At least three separate fights erupted outside the Provenzano Lanza Funeral Home on Second Avenue, where hundreds of friends and relatives had gathered to mourn the slain teen.

Ward was found shot in the chest at roughly 9 p.m. Friday outside the Tearedhan Convenience Store on Columbia Street, near the Baruch Houses where he lived. Witnesses and friends said that on the night of his death, Ward was hanging out with friends who had fought with rivals from a different housing project a few days before.

On Wednesday afternoon, as mourners filled the East Village funeral home, a few young men began pushing each other and shouting just outside the funeral home's doors, with one teen screaming, "He shouldn't be here, he shouldn't be here!"

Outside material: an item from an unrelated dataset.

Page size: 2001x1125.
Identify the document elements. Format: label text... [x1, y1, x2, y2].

Several young women, sobbing hysterically, tried to break up the scuffle, but the fight spilled into the street and momentarily stopped traffic as police flooded the scene.

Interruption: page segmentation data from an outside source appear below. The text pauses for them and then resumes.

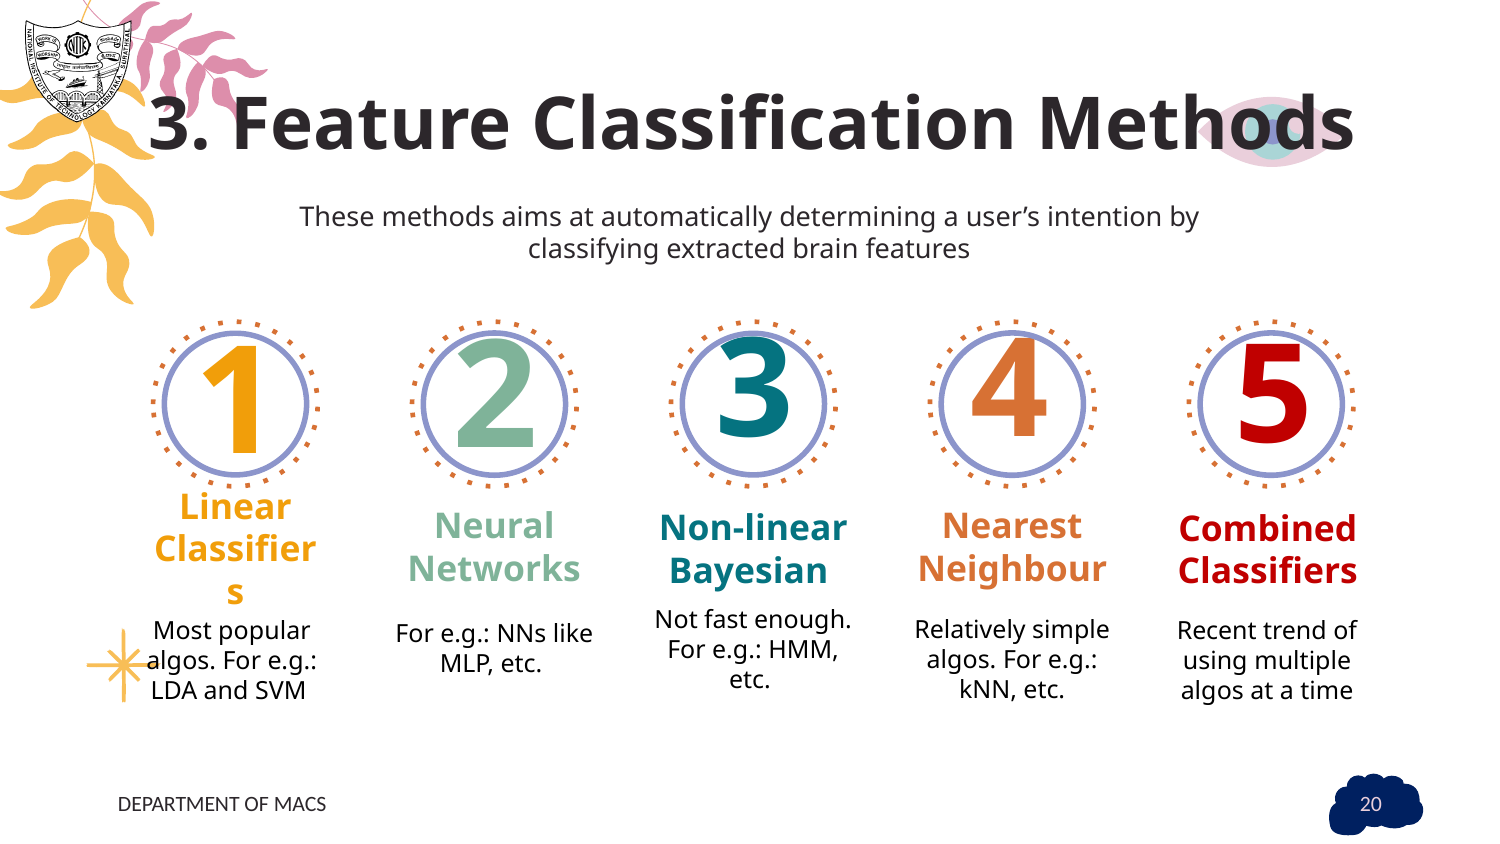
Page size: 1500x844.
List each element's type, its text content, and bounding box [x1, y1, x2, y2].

title 3. Feature Classification Methods [113, 73, 1392, 168]
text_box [372, 289, 617, 692]
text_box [889, 291, 1135, 703]
text_box [1347, 773, 1424, 829]
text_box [1144, 297, 1391, 705]
picture [23, 16, 133, 126]
text_box DEPARTMENT OF MACS [103, 782, 441, 827]
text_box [109, 296, 355, 704]
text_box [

The argument broke up but then restarted shortly afterward a couple blocks away on Houston Street, and then another scuffle started in front of the funeral home later.

It was not immediately clear what triggered the scuffles. No arrests were made, according to police.

"Emotions were overrun," a police source at the scene said.

On Wednesday, many of the mourners described Ward as a young man who loved baseball, always smiled and knew how to make people laugh.

"He was very charismatic. He always had a smile on his face. I think people were drawn to him," said Meishay Gattis, a clubhouse director with The Boys' Club New York.

Ward was a member for five years up until the day he died, Gattis said.

"Whenever I met him, he would always shake my hand and look me in the eye," Gattis said. "I respected that because not all kids do that."

Dozens of teens were among the mourners. They hugged each other, crying, outside the funeral home and many wore an image of Ward slung around their neck.

"It is so the memories won't die," said a teary-eyed teenager who declined to give his name but said Ward was his cousin.

The teenager was wearing a laminated image of himself and Ward when the two were toddlers.

"He was a really bright, big personality," said Caitlin Meissner, 28, who taught Ward in a poetry class at P.S. 140, the school he attended.

"It is terrible to have this happen to a student. You always want to see their life unfold," she added, describing Ward as the class joker. 

Ward also loved playing basketball, said a 57-year-old man who added that his son shot hoops with Ward for years. The man, who declined to give his name, said Ward was a role model to younger kids because of his outgoing personality.

"But he certainly didn’t see himself that way," the man said.

Gattis said it was Ward's love for basketball that glued him to the Boys' Club.

"If you mentioned the word 'basketball,' he would smile," he said. "That was what really inspired him."